From the line containing "List each element's" through the last line of the records, print every line exactly and nothing more.

-------- The records --------

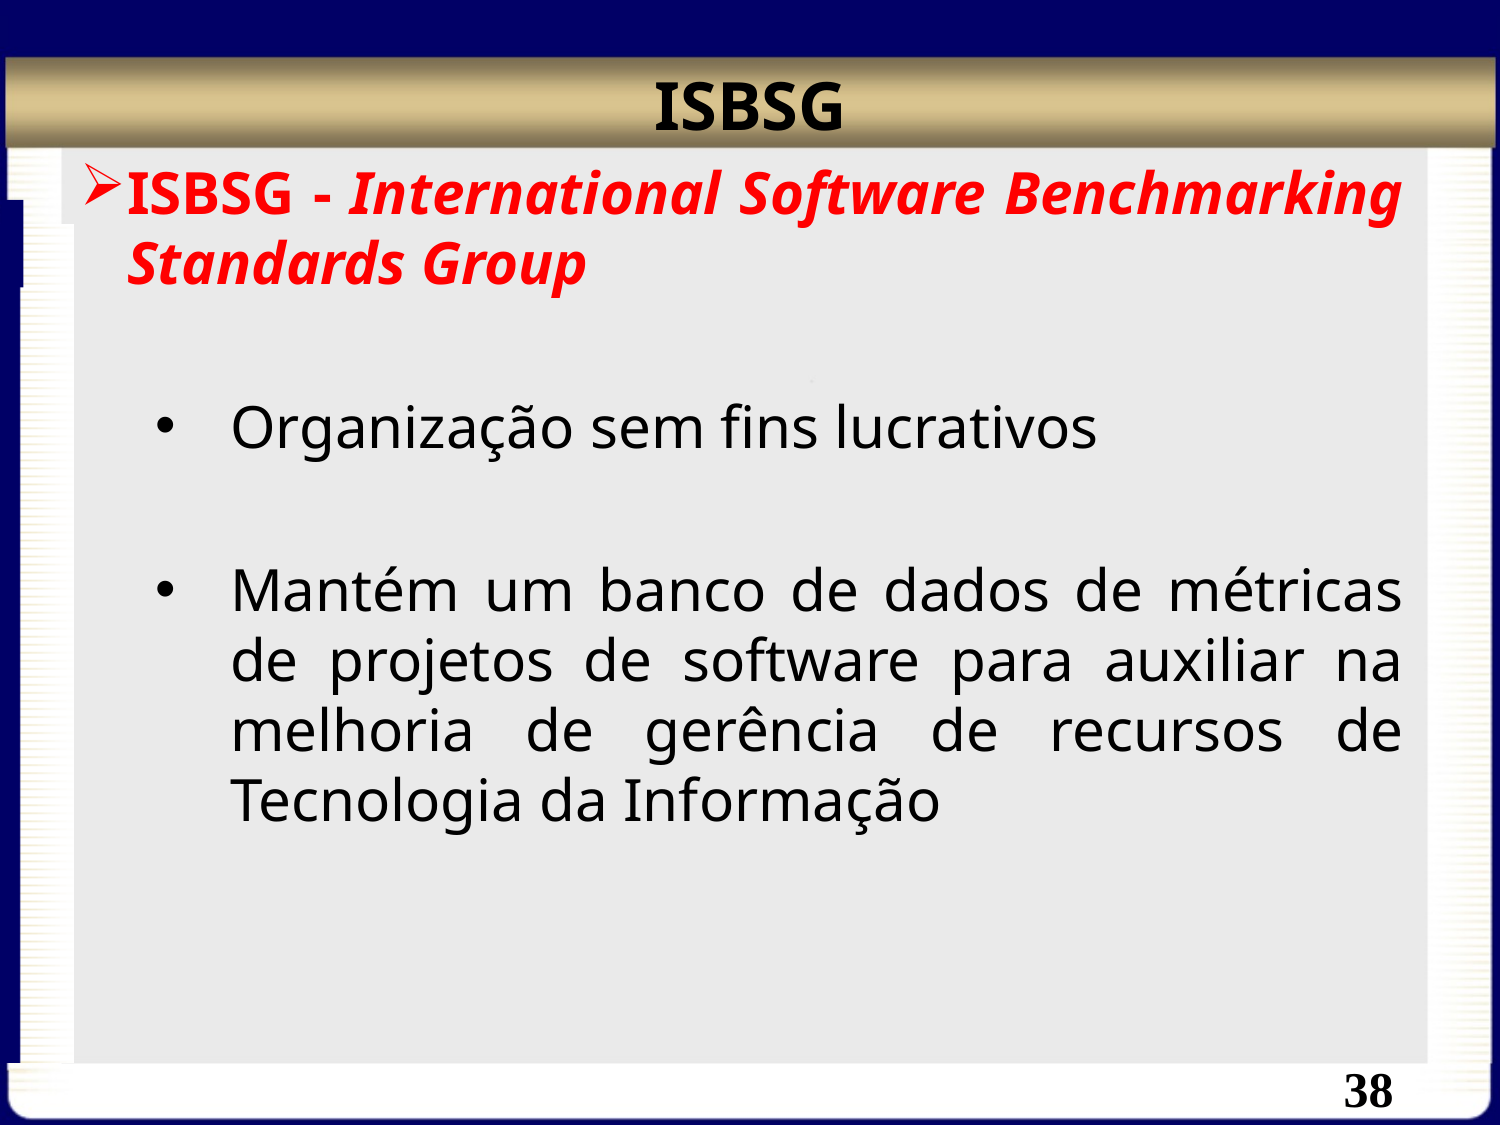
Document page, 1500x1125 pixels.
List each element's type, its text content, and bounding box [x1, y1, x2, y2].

text_box ISBSG - International Software Benchmarking Standards Group Organização sem fins lucrativos Mantém um banco de dados de métricas de projetos de software para auxiliar na melhoria de gerência de recursos de Tecnologia da Informação [53, 148, 1419, 1071]
title ISBSG [100, 66, 1401, 142]
text_box 38 [1328, 1050, 1431, 1118]
picture [0, 0, 1500, 1125]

--------

Task answer
List each element's type, its text content, and bounding box [x1, y1, x2, y2].

text_box ISBSG - International Software Benchmarking Standards Group Organização sem fins lucrativos Mantém um banco de dados de métricas de projetos de software para auxiliar na melhoria de gerência de recursos de Tecnologia da Informação [53, 148, 1419, 1071]
title ISBSG [100, 66, 1401, 142]
text_box 38 [1328, 1050, 1431, 1118]
picture [0, 0, 1500, 1125]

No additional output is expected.